Does it also mean that younger age groups with comorbid depression and diabetes could have an earlier onset of dementia, affecting their cognitive functional abilities during their latter working years? That remains to be seen. While we need to better understand the pathways of how depression and diabetes might interact toward dementia developing, we do know that collaborative care models based in primary care settings help to reduce both depressive symptoms and improve diabetic glycemic control, when both are targeted for treatment together.6

However, at a population and policy-making level, what do we need to consider targeting as a society both to treat these diseases and promote health in their prevention? Shoud we focus on food insecurity, harmful health behaviors, limited access to health care and education, or deprived positive social connection? What is our responsibility as psychiatrists in promoting overall health and well-being? In the era of accountable care organizations and blossoming medical homes, the time is now to move that discussion forward.


Dr D’Silva is a Psychiatry in Primary Care Fellow, MPH candidate; in the department of psychiatry and behavioral sciences, University of Washington, Seattle.

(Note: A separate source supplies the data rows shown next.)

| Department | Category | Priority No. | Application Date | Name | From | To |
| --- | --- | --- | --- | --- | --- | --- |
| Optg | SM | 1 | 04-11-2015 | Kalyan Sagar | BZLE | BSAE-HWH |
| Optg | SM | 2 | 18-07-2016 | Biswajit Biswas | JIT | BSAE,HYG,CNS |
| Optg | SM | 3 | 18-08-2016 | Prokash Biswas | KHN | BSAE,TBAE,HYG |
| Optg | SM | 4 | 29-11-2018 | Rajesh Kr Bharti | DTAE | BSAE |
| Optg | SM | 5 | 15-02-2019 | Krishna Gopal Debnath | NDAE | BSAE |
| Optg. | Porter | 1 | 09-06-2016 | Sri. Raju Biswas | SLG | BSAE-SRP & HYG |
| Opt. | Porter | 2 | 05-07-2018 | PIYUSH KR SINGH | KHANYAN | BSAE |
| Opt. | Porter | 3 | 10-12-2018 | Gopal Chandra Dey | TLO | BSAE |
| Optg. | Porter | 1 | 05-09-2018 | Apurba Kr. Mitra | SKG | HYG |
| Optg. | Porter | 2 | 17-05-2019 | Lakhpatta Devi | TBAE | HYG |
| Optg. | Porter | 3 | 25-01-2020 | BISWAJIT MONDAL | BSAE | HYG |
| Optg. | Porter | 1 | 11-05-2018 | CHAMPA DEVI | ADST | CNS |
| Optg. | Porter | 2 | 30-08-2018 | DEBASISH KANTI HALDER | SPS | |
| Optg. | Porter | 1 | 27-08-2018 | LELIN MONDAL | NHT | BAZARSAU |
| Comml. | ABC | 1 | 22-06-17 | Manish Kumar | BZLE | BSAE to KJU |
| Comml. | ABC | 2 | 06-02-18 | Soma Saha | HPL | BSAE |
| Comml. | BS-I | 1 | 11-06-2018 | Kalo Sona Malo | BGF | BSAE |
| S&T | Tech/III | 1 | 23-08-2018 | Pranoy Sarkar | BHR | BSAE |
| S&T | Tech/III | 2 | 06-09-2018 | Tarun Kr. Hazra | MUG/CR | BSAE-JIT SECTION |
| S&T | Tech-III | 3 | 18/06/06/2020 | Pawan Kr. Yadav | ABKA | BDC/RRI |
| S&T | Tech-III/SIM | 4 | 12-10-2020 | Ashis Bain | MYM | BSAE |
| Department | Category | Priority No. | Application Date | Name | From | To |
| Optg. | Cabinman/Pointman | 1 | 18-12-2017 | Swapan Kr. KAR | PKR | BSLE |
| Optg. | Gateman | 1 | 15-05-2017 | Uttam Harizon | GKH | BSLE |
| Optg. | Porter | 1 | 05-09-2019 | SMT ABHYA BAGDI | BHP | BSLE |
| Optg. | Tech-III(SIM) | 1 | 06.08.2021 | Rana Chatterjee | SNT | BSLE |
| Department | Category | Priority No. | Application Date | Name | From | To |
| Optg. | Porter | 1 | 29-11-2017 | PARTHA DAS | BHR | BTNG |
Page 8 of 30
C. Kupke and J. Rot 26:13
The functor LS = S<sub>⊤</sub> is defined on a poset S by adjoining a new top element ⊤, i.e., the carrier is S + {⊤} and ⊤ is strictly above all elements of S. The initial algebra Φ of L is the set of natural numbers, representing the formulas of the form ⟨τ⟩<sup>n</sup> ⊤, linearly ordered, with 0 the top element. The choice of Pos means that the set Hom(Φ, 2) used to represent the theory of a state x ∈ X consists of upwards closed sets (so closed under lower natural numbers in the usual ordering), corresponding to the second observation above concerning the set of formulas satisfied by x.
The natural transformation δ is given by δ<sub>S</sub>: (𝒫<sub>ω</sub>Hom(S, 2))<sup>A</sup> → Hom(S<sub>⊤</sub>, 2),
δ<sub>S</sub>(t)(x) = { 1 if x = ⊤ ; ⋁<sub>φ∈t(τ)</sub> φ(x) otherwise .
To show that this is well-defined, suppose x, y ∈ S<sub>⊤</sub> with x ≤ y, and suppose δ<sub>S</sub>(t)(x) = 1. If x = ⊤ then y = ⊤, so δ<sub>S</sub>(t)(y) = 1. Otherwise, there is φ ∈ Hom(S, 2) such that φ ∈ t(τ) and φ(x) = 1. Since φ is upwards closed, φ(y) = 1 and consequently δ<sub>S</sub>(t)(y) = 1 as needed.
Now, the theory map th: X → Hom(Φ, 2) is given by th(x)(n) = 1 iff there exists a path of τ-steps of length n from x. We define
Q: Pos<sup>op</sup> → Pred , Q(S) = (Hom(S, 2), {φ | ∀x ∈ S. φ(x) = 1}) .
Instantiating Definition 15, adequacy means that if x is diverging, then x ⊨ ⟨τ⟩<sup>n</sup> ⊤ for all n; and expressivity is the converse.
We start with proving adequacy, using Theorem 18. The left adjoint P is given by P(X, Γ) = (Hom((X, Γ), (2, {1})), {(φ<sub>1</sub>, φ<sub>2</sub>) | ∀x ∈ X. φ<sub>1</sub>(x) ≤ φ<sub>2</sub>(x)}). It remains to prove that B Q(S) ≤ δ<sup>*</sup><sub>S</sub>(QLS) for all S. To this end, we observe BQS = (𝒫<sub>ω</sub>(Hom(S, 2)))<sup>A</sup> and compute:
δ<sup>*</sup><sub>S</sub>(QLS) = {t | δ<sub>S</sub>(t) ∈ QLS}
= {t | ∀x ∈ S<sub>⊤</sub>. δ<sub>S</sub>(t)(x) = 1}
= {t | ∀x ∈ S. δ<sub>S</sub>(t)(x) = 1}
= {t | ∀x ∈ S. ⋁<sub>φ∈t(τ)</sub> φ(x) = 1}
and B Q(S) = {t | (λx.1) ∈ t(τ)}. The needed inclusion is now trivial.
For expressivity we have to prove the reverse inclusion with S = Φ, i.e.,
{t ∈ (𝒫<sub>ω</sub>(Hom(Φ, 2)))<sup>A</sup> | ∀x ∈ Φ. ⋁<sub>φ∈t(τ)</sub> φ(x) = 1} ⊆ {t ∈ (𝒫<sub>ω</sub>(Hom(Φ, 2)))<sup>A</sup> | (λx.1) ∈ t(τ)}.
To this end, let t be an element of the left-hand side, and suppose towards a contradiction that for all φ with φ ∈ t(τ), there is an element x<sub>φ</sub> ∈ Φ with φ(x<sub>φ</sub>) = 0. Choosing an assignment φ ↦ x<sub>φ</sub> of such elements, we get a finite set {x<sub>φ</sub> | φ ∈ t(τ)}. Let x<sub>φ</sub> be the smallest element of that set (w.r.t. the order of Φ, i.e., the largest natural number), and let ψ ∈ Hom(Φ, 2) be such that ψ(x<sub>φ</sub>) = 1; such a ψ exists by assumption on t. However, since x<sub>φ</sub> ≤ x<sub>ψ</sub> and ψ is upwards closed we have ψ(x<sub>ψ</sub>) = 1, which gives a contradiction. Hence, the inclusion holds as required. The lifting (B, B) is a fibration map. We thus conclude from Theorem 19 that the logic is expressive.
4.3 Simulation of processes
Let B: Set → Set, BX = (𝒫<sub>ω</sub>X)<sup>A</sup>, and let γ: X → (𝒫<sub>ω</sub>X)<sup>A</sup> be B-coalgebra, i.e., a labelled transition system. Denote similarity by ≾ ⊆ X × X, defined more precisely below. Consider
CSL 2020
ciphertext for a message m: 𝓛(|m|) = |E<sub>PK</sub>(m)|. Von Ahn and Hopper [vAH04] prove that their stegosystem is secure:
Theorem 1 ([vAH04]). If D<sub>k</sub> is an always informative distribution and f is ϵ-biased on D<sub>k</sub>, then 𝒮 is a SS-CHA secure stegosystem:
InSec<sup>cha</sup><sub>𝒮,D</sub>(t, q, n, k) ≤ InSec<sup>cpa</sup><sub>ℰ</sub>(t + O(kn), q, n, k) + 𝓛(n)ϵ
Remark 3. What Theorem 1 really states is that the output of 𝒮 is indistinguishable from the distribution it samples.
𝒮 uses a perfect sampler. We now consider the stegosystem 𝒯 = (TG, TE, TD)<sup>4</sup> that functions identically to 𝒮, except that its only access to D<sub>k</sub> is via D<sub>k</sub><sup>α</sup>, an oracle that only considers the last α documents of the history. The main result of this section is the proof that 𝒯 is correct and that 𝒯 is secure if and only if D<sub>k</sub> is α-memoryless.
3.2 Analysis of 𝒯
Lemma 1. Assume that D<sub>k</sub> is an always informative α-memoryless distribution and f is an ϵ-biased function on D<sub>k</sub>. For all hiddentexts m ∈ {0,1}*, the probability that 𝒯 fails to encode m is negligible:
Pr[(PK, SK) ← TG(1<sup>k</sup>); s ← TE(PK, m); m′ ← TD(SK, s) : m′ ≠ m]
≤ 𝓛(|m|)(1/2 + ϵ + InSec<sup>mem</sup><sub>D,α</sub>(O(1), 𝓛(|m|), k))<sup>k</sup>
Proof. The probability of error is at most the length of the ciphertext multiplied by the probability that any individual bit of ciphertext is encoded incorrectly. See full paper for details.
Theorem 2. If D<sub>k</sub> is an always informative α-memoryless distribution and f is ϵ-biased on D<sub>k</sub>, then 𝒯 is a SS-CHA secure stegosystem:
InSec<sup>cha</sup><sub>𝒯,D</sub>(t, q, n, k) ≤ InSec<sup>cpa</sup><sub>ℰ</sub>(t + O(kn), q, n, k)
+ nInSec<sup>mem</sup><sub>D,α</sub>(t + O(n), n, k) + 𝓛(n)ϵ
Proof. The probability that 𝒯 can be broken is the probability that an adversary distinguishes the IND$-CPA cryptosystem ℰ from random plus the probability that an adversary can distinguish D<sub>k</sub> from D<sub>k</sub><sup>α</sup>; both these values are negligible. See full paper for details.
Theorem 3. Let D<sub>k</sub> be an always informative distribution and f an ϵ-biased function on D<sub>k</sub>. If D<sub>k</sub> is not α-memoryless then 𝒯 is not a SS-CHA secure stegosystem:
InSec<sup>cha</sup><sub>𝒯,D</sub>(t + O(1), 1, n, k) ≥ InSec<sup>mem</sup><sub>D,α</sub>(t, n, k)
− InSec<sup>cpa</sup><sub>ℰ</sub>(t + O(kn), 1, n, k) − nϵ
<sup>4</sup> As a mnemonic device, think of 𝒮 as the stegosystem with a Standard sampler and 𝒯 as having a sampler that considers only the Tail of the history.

1. Lin EH, Katon W, Von Korff M, et al. Relationship of depression and diabetes self-care, medication adherence, and preventive care. Diabetes Care. 2004;27:2154-2160.
2. Reynolds CF 3rd. Promoting healthy brain aging. JAMA Psychiatry. 2015;72:619-620.
3. Katon W, Pedersen HS, Ribe AR, et al. Effect of depression and diabetes mellitus on the risk for dementia: a national population-based cohort study. JAMA Psychiatry. 2015;72:612-619.
4. Ismail K, Winkley K, Stahl D, Chalder T, Edmonds M. A cohort study of people with diabetes and their first foot ulcer: the role of depression on mortality. Diabetes Care. 2007;30:1473-1479.
5. Katon W, von Korff M, Ciechanowski P, et al. Behavioral and clinical factors associated with depression among individuals with diabetes. Diabetes Care. 2004;27:914-20.
6. Katon WJ, Lin EH, Von Korff M, et al. Collaborative care for patients with depression and chronic illnesses. N Engl J Med. 2010;363:2611-2620.